"Keep the Georgia devil away from us farmers!"
State regulations stifled the new industry before it starts.
The main issues are:
Hemp growers are not allowed to sell hemp to anyone except processing companies, which don’t exist in Georgia.
Hemp growers cannot ship product outside Georgia, but out-of-state producers could bring their hemp here.
The result: No viable business model. With such an uncertain fundamental footing, hemp cultivation will cause Georgia farmers to lose millions of dollars.
Now for the rest of the noise.
Since Georgia lawmakers legalized hemp farming earlier this year, we have submitted public comments to the state Department of Agriculture, expressing concerns about the state’s proposed regulations. Our complaint focused on allowing Georgia farmers to directly participation in the legislative process. No response. The result was rules abd regulations that make it imm,possible for farmers to make as profit growing hemp. In fact, the laws as written will never be competitive with other farms in the South.
Looking under the hood.
Hemp is a nonpsychoactive form of the cannabis plant that is primarily used to make CBD oil, a popular product marketed as a remedy for muscle pain, anxiety, insomnia and seizures. Unlike marijuana, which also comes from cannabis, hemp contains less than 0.3% THC, the compound that allows marijuana users to achieve a high. While Georgians can buy CBD oil in nutrition stores and gas stations, the product is farmed, processed and shipped from out of state. Forty-one states already have hemp farming programs, and Georgia farmers want to get in on the action now that the General Assembly allowed it.

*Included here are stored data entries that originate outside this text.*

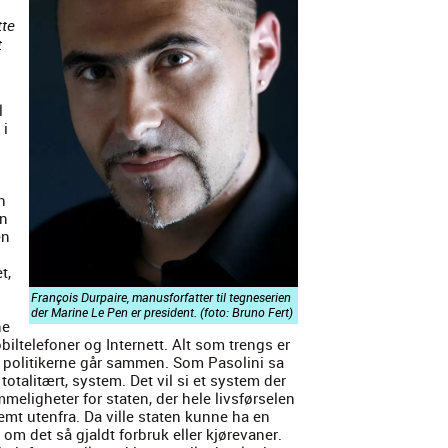
tte
t
l
 i
n
en
en
t,
François Dur­paire, manus­for­fat­ter til teg­ne­se­rien
der Marine Le Pen er pres­i­dent. (foto: Bruno Fert)
ne
l­tele­fon­er og Inter­nett. Alt som trengs er
og poli­tik­erne går sam­men. Som Pasoli­ni sa
total­itært, sys­tem. Det vil si et sys­tem der
me­ligheter for stat­en, der hele livs­førse­len
temt uten­fra. Da ville stat­en kunne ha en
, om det så gjaldt for­bruk eller kjøre­van­er.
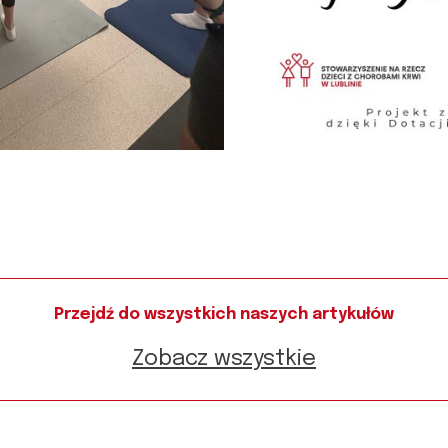
Przejdź do wszystkich naszych artykułów
Zobacz wszystkie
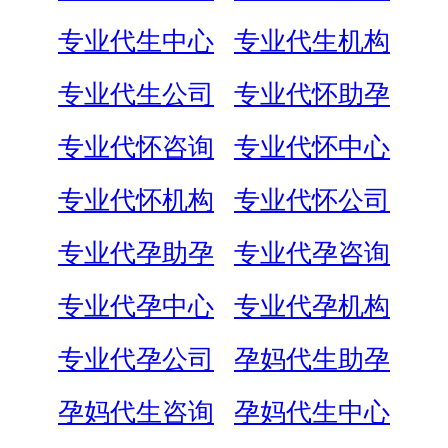
专业代生中心
专业代生机构
专业代生公司
专业代怀助孕
专业代怀咨询
专业代怀中心
专业代怀机构
专业代怀公司
专业代孕助孕
专业代孕咨询
专业代孕中心
专业代孕机构
专业代孕公司
孕妈代生助孕
孕妈代生咨询
孕妈代生中心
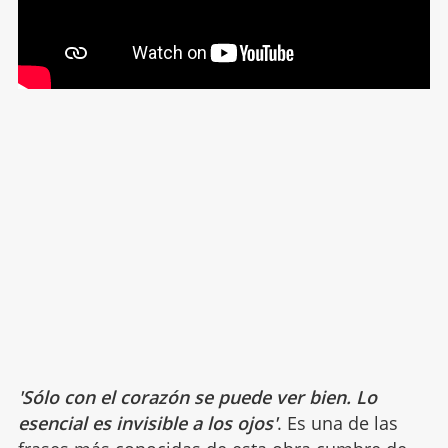
'Sólo con el corazón se puede ver bien. Lo
esencial es invisible a los ojos'
. Es una de las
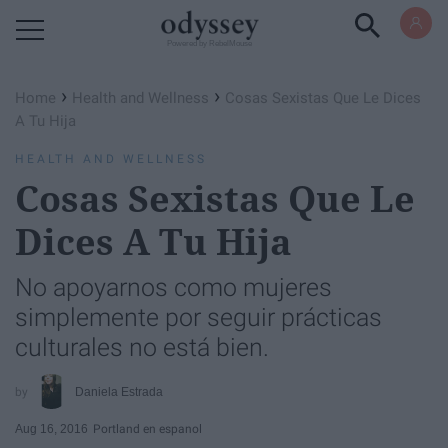
Powered by RebelMouse
›
›
Home
Health and Wellness
Cosas Sexistas Que Le Dices
A Tu Hija
HEALTH AND WELLNESS
Cosas Sexistas Que Le
Dices A Tu Hija
No apoyarnos como mujeres
simplemente por seguir prácticas
culturales no está bien.
Daniela Estrada
Aug 16, 2016
Portland en espanol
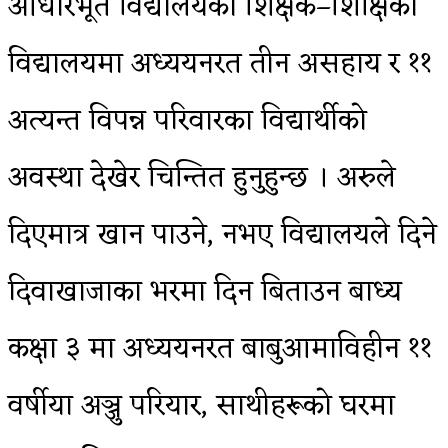
आधारभूत विद्यालयका शिक्षक–शिक्षिका
विद्यालयमा अध्ययनरत तीन असहाय र ११
अत्यन्त विपन्न परिवारका विद्यार्थीको
अवस्था देखेर चिन्तित हुनुहुन्छ । अरुले
दिएमात्र खान पाउने, नभए विद्यालयले दिने
दिवाखाजाका भरमा दिन बिताउन बाध्य
कक्षा ३ मा अध्ययनरत बाबुआमाविहीन ११
वर्षीया अञ्जु परियार, साथीहरूको घरमा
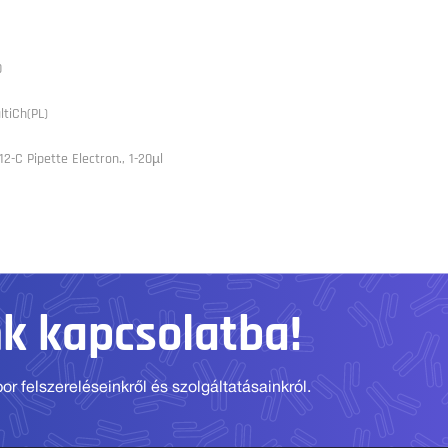
0
ltiCh(PL)
2-C Pipette Electron., 1-20µl
nk kapcsolatba!
r felszereléseinkről és szolgáltatásainkról.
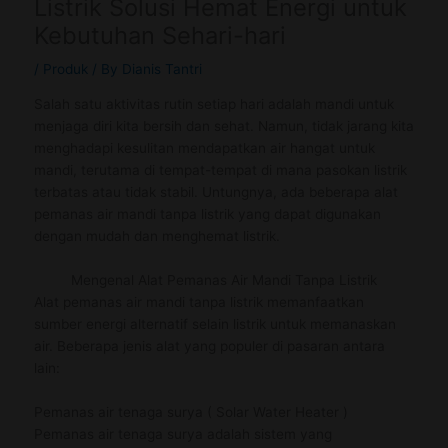
Listrik Solusi Hemat Energi untuk
Kebutuhan Sehari-hari
/
Produk
/ By
Dianis Tantri
Salah satu aktivitas rutin setiap hari adalah mandi untuk
menjaga diri kita bersih dan sehat. Namun, tidak jarang kita
menghadapi kesulitan mendapatkan air hangat untuk
mandi, terutama di tempat-tempat di mana pasokan listrik
terbatas atau tidak stabil. Untungnya, ada beberapa alat
pemanas air mandi tanpa listrik yang dapat digunakan
dengan mudah dan menghemat listrik.
Mengenal Alat Pemanas Air Mandi Tanpa Listrik
Alat pemanas air mandi tanpa listrik memanfaatkan
sumber energi alternatif selain listrik untuk memanaskan
air. Beberapa jenis alat yang populer di pasaran antara
lain:
Pemanas air tenaga surya ( Solar Water Heater )
Pemanas air tenaga surya adalah sistem yang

Not good enough! The General Assembly must issue a mandate that the Georgia farmers are allowed to directly participate in the legislation process.
Farmers must wait for full regulations to be approved — and hope that they’re not overly cumbersome. For now, hemp regulations require farmers to enter into written agreements with processors, but processing plants haven’t been built yet. Farmers should be able to do business with any plant that offers the best price and service
Over-regulation everything is the state’s agenda and a disaster for the farmers.
The Georgia Department of Agriculture will review the public comments and decide whether proposed regulations should be changed, said Julie McPeake, a spokeswoman for the department.
The state is waiting on the U.S. Department of Agriculture to release federal hemp program rules before moving forward with Georgia’s regulations. If approved, a hemp grower license would cost $50 per acre, up to a $5,000 maximum. Hemp processors would have to pay $25,000 upfront and $10,000 every year after.
Georgia regulators and lawmakers have imposed strict regulations to ensure that hemp farming is tightly controlled, reducing the chance that farmers would instead cultivate marijuana. Wrong attitude. Regulators failed to understand that competition will price-out from the marketplace. Georgia isn’t the only place that has the right climate to grow the plant.
Under current conditions, not one farmer will make a profit from growing hemp. The costs and restrictions will make it difficult for them. For example, state inspectors can take hemp samples without notice, and if tests show they contain too much THC, entire crops must be destroyed. Many other states have similar rules for crop destruction but with prudent mandates. More on this subject in later articles.
Moreover,The limitation on farmers selling hemp to anyone but processors, gives processors an unfair advantage in setting prices – take it or leave it mentality exists at the moment.
Why all the noise?
The stigma surrounding hemp as another marijuana plant has allowed lawmakers to pass too strict regulations on a crop that is harmless. Georgia’s hemp regulations are among the most restrictive in the country.
Georgia hemp farmers should not grow hemp until an adequate business model supports the ability to earn a return on investment.